The details of the fabrics and colours can often not yet be adequately represented. This makes it especially difficult to buy new brands in a digital-only way and that’s also why many buyers believe that a part of their job will always remain physical. “As soon as something is in dark blue or black, you can’t see exactly whether it is padded or quilted, for example,” Jelmoli buyer Myburgh said. “With denim, I find it difficult to get the wash across the screen. And if there is a shade of blue that doesn’t look right – you will end up with the pile right there until the sale.” He and his buyers have requested ‘Swatchcards’ to be able to touch the material for garments with technical fabrics.
“The combination does it in the end. The recent times have shown that many things can be done extremely well digitally,” said Peek & Cloppenburg buyer Anlauf. For her, it is helpful if a supplier provides a kind of ‘storytelling’ with the collection, such as moving pictures and a 360-degree view of individual pieces to show the fall of a garment. Whether or not her team will visit the showroom to view the collections also depends on how much will be ordered. “If we’re spending a very big amount of the budget and we’re buying big quantities, we’re naturally already interested in making sure the item is what we expect it to be,” Anlauf said.

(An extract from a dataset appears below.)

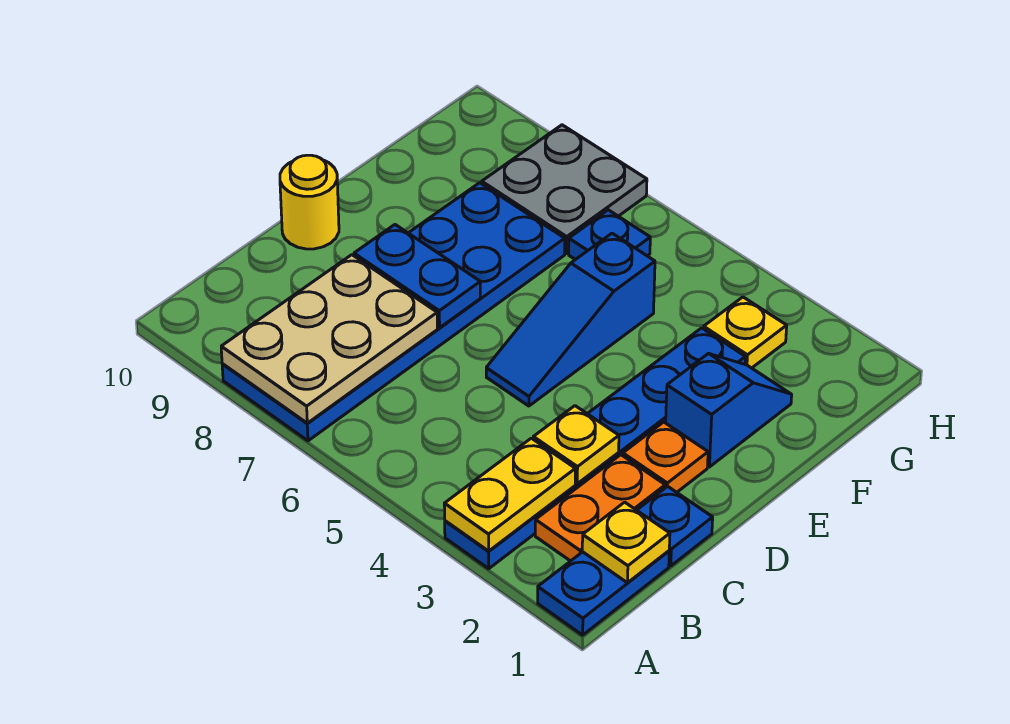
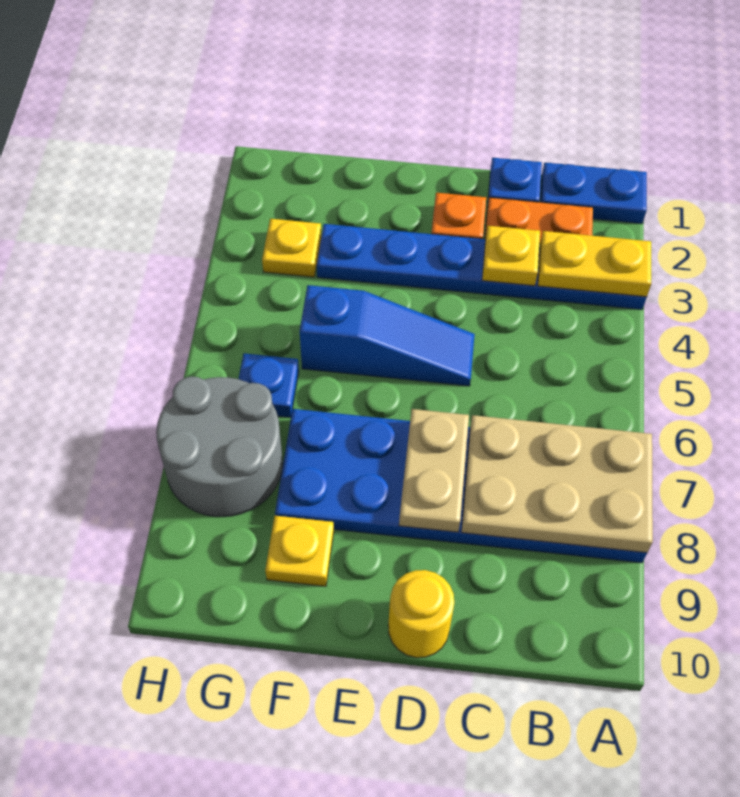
yellow 1x1 plate [582,502,670,583] -> yellow 1x1 plate moved to [265,516,334,586]
blue 1x2 plate [354,225,480,328] -> tan 1x2 plate [399,409,469,532]
blue 1x2 slope [666,353,792,467] -> none
grey 2x2 plate [482,125,647,254] -> grey 2x2 round brick [156,377,283,517]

”Digital appointments take a lot longer than an actual physical appointment,” said Mytheresa fashion buying director Tiffany Hsu. She thinks that the actual process of physical buying cannot be replicated for larger collections with multiple categories, but that it’s possible for brands that offer a smaller range of products, provided they offer high-quality images of models wearing the garments. She also said that the quality of the line sheet, which is used by brands to present the most important information about themselves and their collection to buyers, can be enhanced. This also applies to the quality of the images available to buyers. “Since we are an e-commerce company and we are selling to our customers digitally, my expectation for brands selling products to buyers is on the same level, which is not always the case,” Hsu said.
Buyers place orders more cautiously
Many buyers start the season more carefully than they would before. “Our general approach is more cautious, and that’s necessary. The never-out-of-stock items and basics could be increased – in the end, it also depends on what the suppliers offer,” Anlauf said. Peek & Cloppenburg wants to increase its sustainable assortment and also have a share of timeless clothing.
“In any case we will buy less for next season. We will put some non-seasonal pieces back in the store next summer,” said Opdebeek from boutique de Stijl.
Mytheresa buyer Tiffany Hsu also bets on timeless pieces. But unlike her colleagues, she plans to increase her budget compared to last year and place orders as usual to ensure that they arrive on time.
“I think buyers will become more cautious and look at what and when they bring pieces to the shop floor,” said Jelmoli buyer Myburgh. “Going for more quality and never-out-of-stock – I think that will definitely change, that you don’t buy frantically anymore because you have an upper budget limit and have to spend it. Those days are over.”